What the exercise asks
The reply should contain all of the data below, word for word.

[Data for processing Boundary: Start]

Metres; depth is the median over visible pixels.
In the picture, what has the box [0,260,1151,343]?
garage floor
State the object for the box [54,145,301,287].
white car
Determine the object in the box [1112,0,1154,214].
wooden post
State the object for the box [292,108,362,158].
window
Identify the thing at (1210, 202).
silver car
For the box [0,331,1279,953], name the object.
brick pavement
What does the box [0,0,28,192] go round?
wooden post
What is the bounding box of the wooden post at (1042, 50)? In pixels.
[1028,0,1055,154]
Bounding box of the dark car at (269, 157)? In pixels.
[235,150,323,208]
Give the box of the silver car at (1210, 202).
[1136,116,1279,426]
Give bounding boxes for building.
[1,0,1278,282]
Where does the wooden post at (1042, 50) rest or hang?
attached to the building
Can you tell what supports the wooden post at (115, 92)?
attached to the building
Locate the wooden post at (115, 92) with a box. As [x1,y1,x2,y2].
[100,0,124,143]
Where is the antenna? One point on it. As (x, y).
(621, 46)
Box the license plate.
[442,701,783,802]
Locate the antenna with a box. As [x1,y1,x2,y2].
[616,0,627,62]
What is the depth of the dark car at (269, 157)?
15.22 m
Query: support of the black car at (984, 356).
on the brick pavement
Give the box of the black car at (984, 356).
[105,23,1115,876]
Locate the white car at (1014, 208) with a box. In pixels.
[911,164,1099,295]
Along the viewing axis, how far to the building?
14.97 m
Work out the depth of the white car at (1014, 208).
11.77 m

[Data for processing Boundary: End]

Exercise answer
Metres; depth is the median over visible pixels.
In the picture, what has the box [0,260,1151,343]?
garage floor
State the object for the box [54,145,301,287].
white car
Determine the object in the box [1112,0,1154,214].
wooden post
State the object for the box [292,108,362,158].
window
Identify the thing at (1210, 202).
silver car
For the box [0,331,1279,953], name the object.
brick pavement
What does the box [0,0,28,192] go round?
wooden post
What is the bounding box of the wooden post at (1042, 50)? In pixels.
[1028,0,1055,154]
Bounding box of the dark car at (269, 157)? In pixels.
[235,150,323,208]
Give the box of the silver car at (1210, 202).
[1136,116,1279,426]
Give bounding boxes for building.
[1,0,1278,282]
Where does the wooden post at (1042, 50) rest or hang?
attached to the building
Can you tell what supports the wooden post at (115, 92)?
attached to the building
Locate the wooden post at (115, 92) with a box. As [x1,y1,x2,y2].
[100,0,124,143]
Where is the antenna? One point on it. As (x, y).
(621, 46)
Box the license plate.
[442,701,783,802]
Locate the antenna with a box. As [x1,y1,x2,y2].
[616,0,627,62]
What is the depth of the dark car at (269, 157)?
15.22 m
Query: support of the black car at (984, 356).
on the brick pavement
Give the box of the black car at (984, 356).
[105,23,1115,876]
Locate the white car at (1014, 208) with a box. In pixels.
[911,164,1099,295]
Along the viewing axis, how far to the building?
14.97 m
Work out the depth of the white car at (1014, 208).
11.77 m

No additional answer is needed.